### Given information
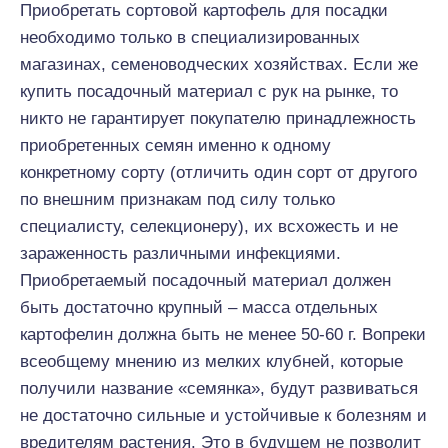
Приобретать сортовой картофель для посадки
необходимо только в специализированных
магазинах, семеноводческих хозяйствах. Если же
купить посадочный материал с рук на рынке, то
никто не гарантирует покупателю принадлежность
приобретенных семян именно к одному
конкретному сорту (отличить один сорт от другого
по внешним признакам под силу только
специалисту, селекционеру), их всхожесть и не
зараженность различными инфекциями.
Приобретаемый посадочный материал должен
быть достаточно крупный – масса отдельных
картофелин должна быть не менее 50-60 г. Вопреки
всеобщему мнению из мелких клубней, которые
получили название «семянка», будут развиваться
не достаточно сильные и устойчивые к болезням и
вредителям растения. Это в будущем не позволит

### Directions
The entries are to be written out again exactly, though without any images.

### Response below
Приобретать сортовой картофель для посадки
необходимо только в специализированных
магазинах, семеноводческих хозяйствах. Если же
купить посадочный материал с рук на рынке, то
никто не гарантирует покупателю принадлежность
приобретенных семян именно к одному
конкретному сорту (отличить один сорт от другого
по внешним признакам под силу только
специалисту, селекционеру), их всхожесть и не
зараженность различными инфекциями.
Приобретаемый посадочный материал должен
быть достаточно крупный – масса отдельных
картофелин должна быть не менее 50-60 г. Вопреки
всеобщему мнению из мелких клубней, которые
получили название «семянка», будут развиваться
не достаточно сильные и устойчивые к болезням и
вредителям растения. Это в будущем не позволит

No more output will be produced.